Edinburgh The Internal Revenue Service apologized for batching up 300 applications for 501c4 tax exempt status when groups had Tea Party or Patriot in their names, claiming they were flooded with 2600 applications and their lower level pencil pushers were just trying to figure out a short cut. Conservatives and their Congressional allies screamed like stuck pigs demanding assurances that this kind of thing never happens again. Public Citizen, the old Ralph Nadar campaign finance watchdog, tried to get a word in edgewise demanding more investigations of the abuse of tax exempt status being awarded without any viable claims to benefiting “social welfare” as required by the regulations. They believe, as do many others, that c4 status is becoming a signpost for creating a tax haven to serve as a political slush fund on the Karl Rove Crossroads model of no holds barred campaign spending in the last US Presidential election.
What should we make of all of this this? Worth the worry or a tempest in a tea party…I mean tea pot?

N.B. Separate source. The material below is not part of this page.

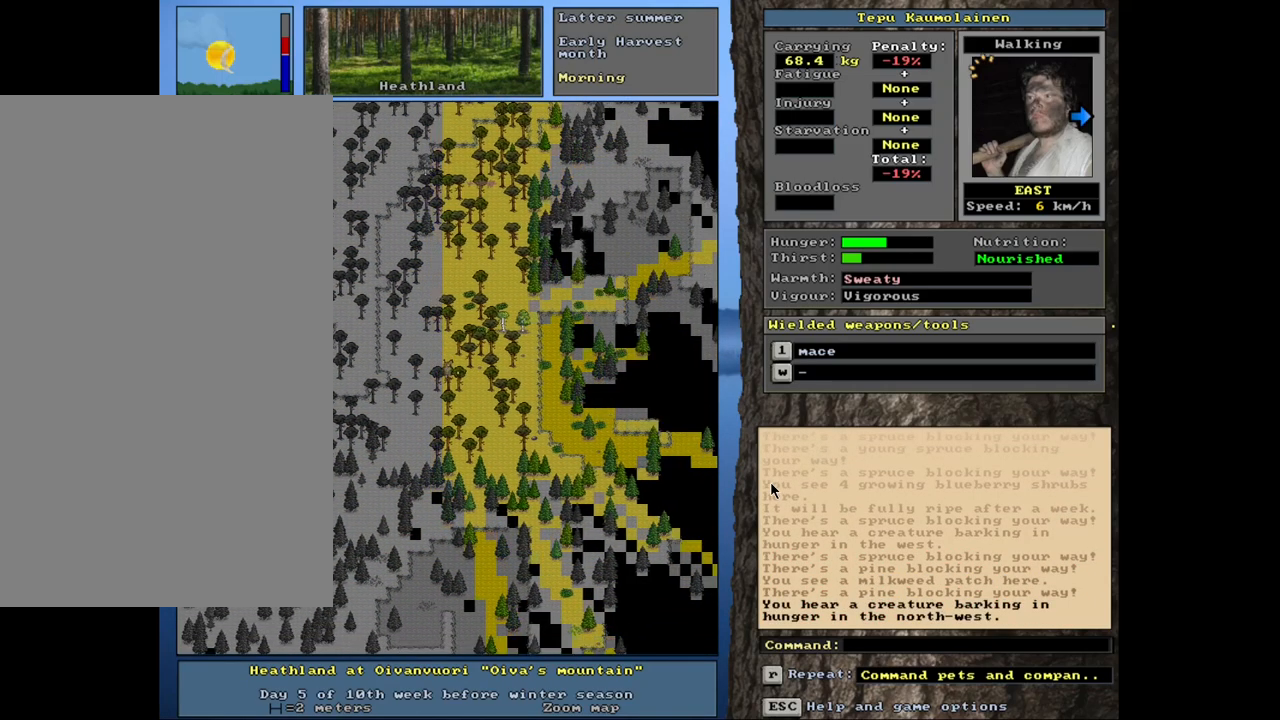
{"keys": ["ctrl_l"], "mouse": [], "events": [[17, "num6", "down"], [167, "num6", "up"]]}
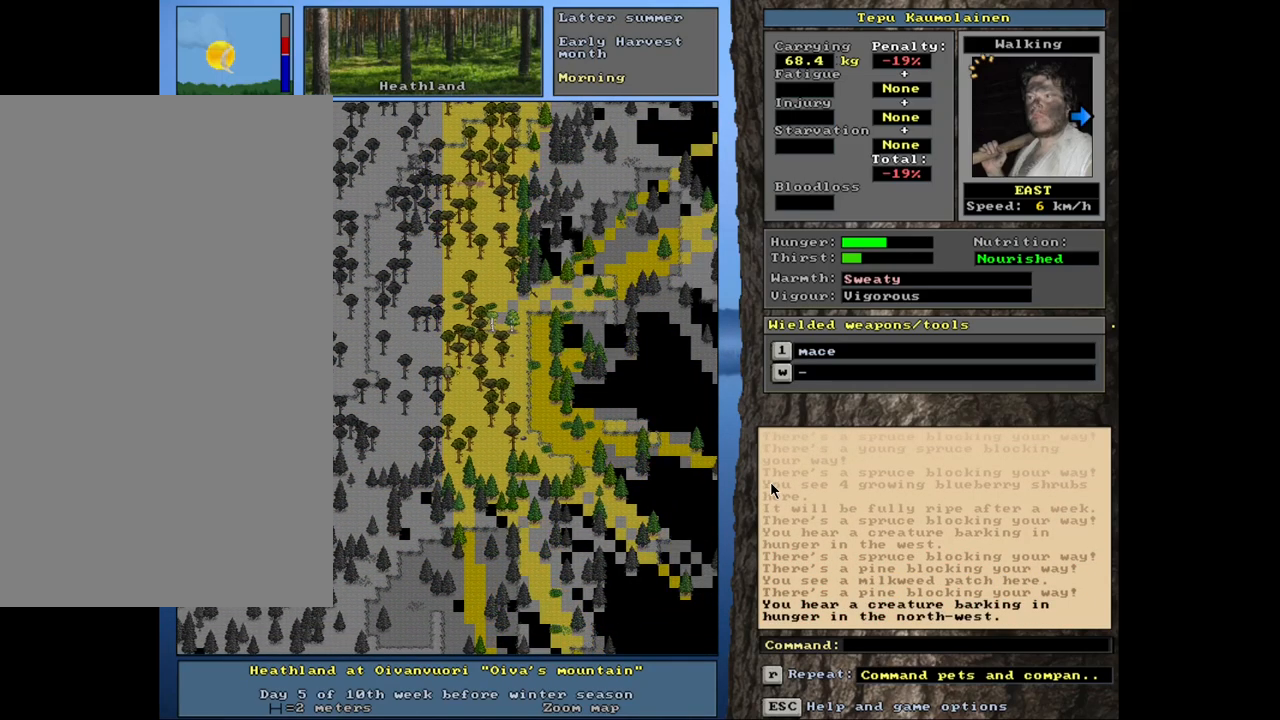
{"keys": ["ctrl_l"], "mouse": [], "events": [[350, "num3", "down"], [467, "num3", "up"]]}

Next to the military and the CIA, there are few more inscrutable and opaque government outfits than the IRS, making it pretty easy to believe both Kentucky Senator Mitch O’Connell’s accusations about their “thuggish” practice and the Tea people’s lawyer’s cry about McCarthyism. The Republicans don’t much like the IRS or anyone involved in tax collection given their project of dismantling the government dollar by dollar, so it’s not like they are going to budget more money for better supervision of nonprofits or anyone else, so it will be even easier to believe the IRS apologists that they were sorry because they were incompetent and didn’t supervise their agents well in sort of a “guys gone wild in Cincinnati” storyline.

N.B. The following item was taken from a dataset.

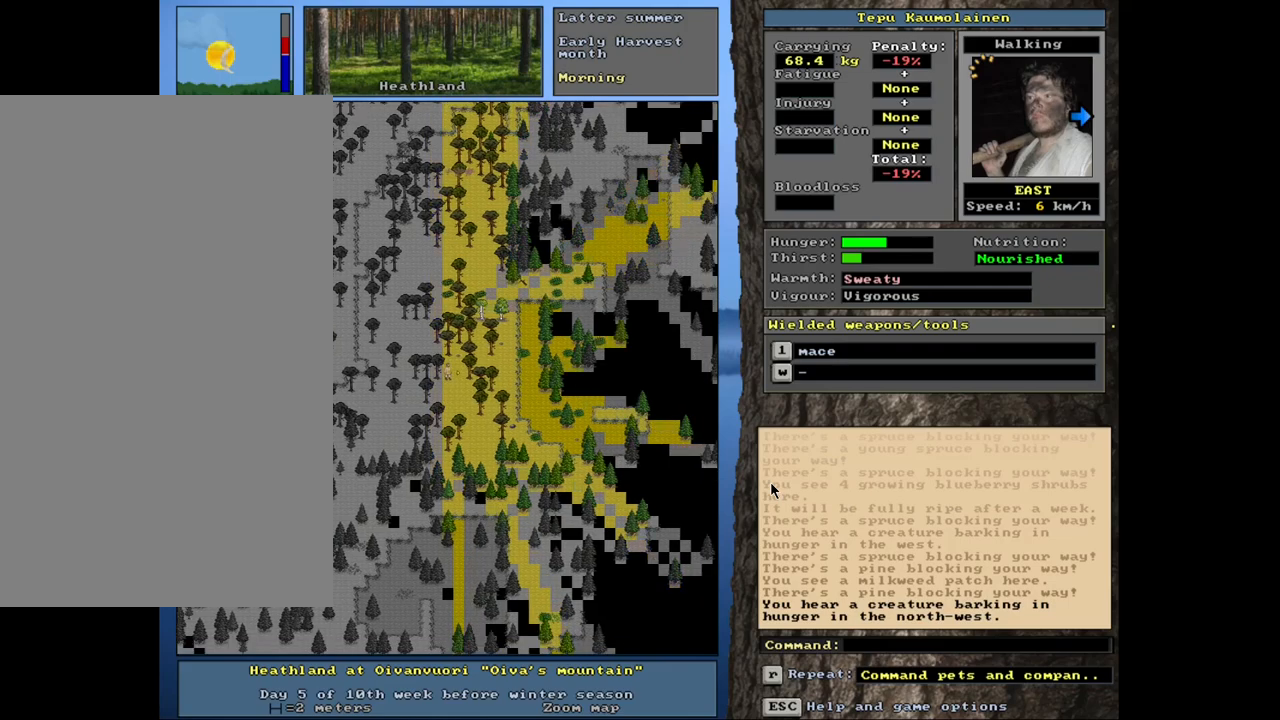
{"keys": ["ctrl_l"], "mouse": [], "events": []}
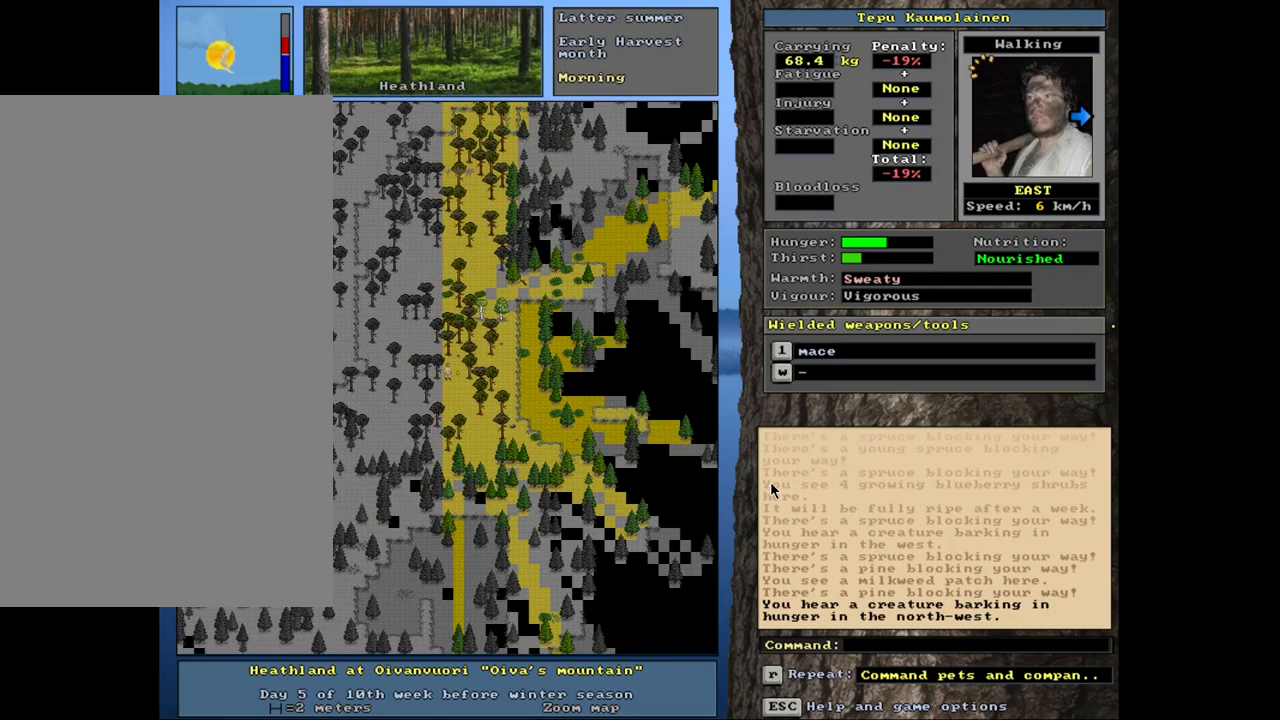
{"keys": ["ctrl_l"], "mouse": [], "events": [[34, "num6", "down"], [50, "num6", "up"], [200, "num9", "down"], [317, "num9", "up"]]}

And, of course we all have our own stories on this side of the divide as well. This year I’ve had to pay for a tax certificate requested by nonprofits in Japan to pay for speaking over there. Six months, no word, and no way to track it down. In another incident this year, I had to pay for a new copy of an exemption letter sent to me at the wrong address and lost without me knowing it was sent for several years, and suddenly got a call from an IRS investigator saying my letter and the results of an audit were held up because filing and paying for the letter as instructed by Cincinnati had confused them in Fort Worth into thinking someone else was trying to file for a new exemption under the ACORN International c3 number. One the other hand I had a great conversation with the IRS several weeks ago about waiving penalties and fines for KABF in Little Rock, and thanks for that guys! My point is simply that there is no way to figure the IRS out. And, I don’t want to get into how long it took them to start paying attention to the predatory nature of refund anticipation loans or the way they handle volunteer or VITA sites and their so-called “partnerships” there. They move at their own chosen speed without explanation or transparency, and it’s luck of the draw every time Joe Citizen ends up dealing with them, so basically the only good strategy is avoiding them completely and hoping they lose your name in the files somewhere. In short, we should all feel lucky it’s not worse.
As for the Tea people and Public Citizen’s positions, most of the Tea groups will shrivel and die anyway so it hardly matters at some level, and Karl Rove and his lawyers could tie the IRS up for years and might argue that stopping Obama from being elected is their definition of contributing to the public’s “social welfare.” Both sides are no doubt right even for both right and wrong reasons, all of which adds up to the likelihood that with less staff and less funding and no improvements in supervision or transparency, the only sure bet is that our experiences with the IRS will get a lot worse before they get any better.